Loosely based on Stallworth's memoirs, BlacKkKlansman changes the timeline (Stallworth's real assignment began in 1979) and focus (rather than foiling terrorist plots, he uncovered Klansmen serving at a local military base) of his investigations. No matter: Hollywood's rarely put me stock in historical accuracy. Rather, it's an obvious but effective attempt to extrapolate historical racism on our current, explosive moment, when white supremacists control the government and march openly in the streets. The issues Ron Stallworth battles in the era of Richard Nixon and Stokely Carmichael resonate, now more than ever.
Indeed, Klansman's strength is its attempt to frame characters and their conflicts, however exaggerated, in nuanced terms. Lee harbors an instinctive sympathy for the Black Power activists Ron associates with, giving Corey Hawkins a cameo as a charismatic Stokely Carmichael. Lee views Ron's working through the system as complementary to more radical action, rather than opposed. Similarly, he has more time of day for white liberals like Flip willing fight for the same cause than he showed in, say, Malcolm X. On the other hand, Flip's character arc suggests both frustration with his assignment and possibly even temptation, with one ambiguous scene suggesting he might even be imbibing Klan ideology despite his Jewish background.
The film's Klansmen represent an intriguing cross-section, from scurvy redneck Felix (Jasper Pääkkönen) to friendly middle class Walter (Ryan Eggold) to the genteel David Duke. This gives the movie a texture lacking in more conventional Civil Rights dramas like Mississippi Burning, which present their bigots as such snarling cartoons that the audience's biggest rednecks will come out hating them. Some of the movie's most unsettling moments come from the banality of character's racism, from Felix's wife (Ashlie Atkinson) chirping about the impending slaughter of blacks to Duke's country club chumminess. If all racism came as obvious as Felix's frothery, it would be much easier to defeat.
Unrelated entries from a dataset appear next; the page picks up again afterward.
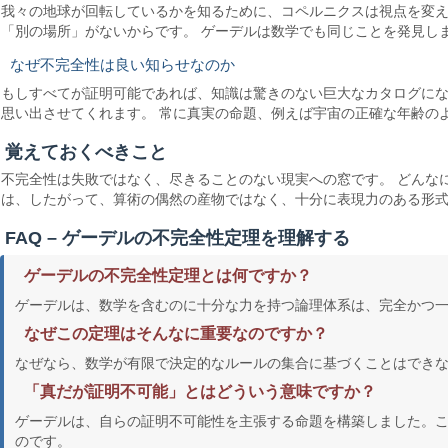
我々の地球が回転しているかを知るために、コペルニクスは視点を変え
「別の場所」がないからです。 ゲーデルは数学でも同じことを発見し
なぜ不完全性は良い知らせなのか
もしすべてが証明可能であれば、知識は驚きのない巨大なカタログにな
思い出させてくれます。 常に真実の命題、例えば宇宙の正確な年齢の
覚えておくべきこと
不完全性は失敗ではなく、尽きることのない現実への窓です。 どんな
は、したがって、算術の偶然の産物ではなく、十分に表現力のある形式
FAQ – ゲーデルの不完全性定理を理解する
ゲーデルの不完全性定理とは何ですか？
ゲーデルは、数学を含むのに十分な力を持つ論理体系は、完全かつ
なぜこの定理はそんなに重要なのですか？
なぜなら、数学が有限で決定的なルールの集合に基づくことはでき
「真だが証明不可能」とはどういう意味ですか？
ゲーデルは、自らの証明不可能性を主張する命題を構築しました。
のです。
The opening's clunky, but later scenes are even more on-the-nose. A scene where singer and Civil Rights icon Harry Belafonte narrates an historical lynching is unsubtle, yet fits the material. Less successful is Lee's shameless audience tweaking, as when Ron assures Flip that a man like David Duke could never be president (cue musical sting!). Or a meeting where Klansmen chant "America First!" which at least appropriates a phrase long in vogue before 2016. In the finale, Lee skirts the boundaries of taste by incorporating footage of the Charlottesville hate rally, including Heather Heyer's murder and speeches by Trump and the real David Duke.
What to make of this? Lee certainly doesn't need to sell his point so hard; being uncharitable, it smacks less of calculation than condescension, not trusting viewers to draw connections with reality themselves. But even Lee's best works, from Do the Right Thing to Clockers, brim with excess and sledgehammer messaging. And however unsubtle, the ending emphasizes Klansman's thesis that racism can't be defeated with the removal of obvious villains. Part of me wishes Lee would have toned things down, but part of me thinks he's the only filmmaker who'd even dare to make a movie this pointed in the first place.
Whatever might be said of BlacKkKlansman, it's undeniably a Spike Lee joint. The splashy direction, from the action scenes and explosive dialog to retro split screens and Lee's trademark dolly shots, the mix of nuanced characters and neon-sign messaging, the electric rage coursing through the film all hearken back to Lee's days as cinema's enfant terrible. And for all Klansman's flaws and didactic messaging, I'm very glad it exists.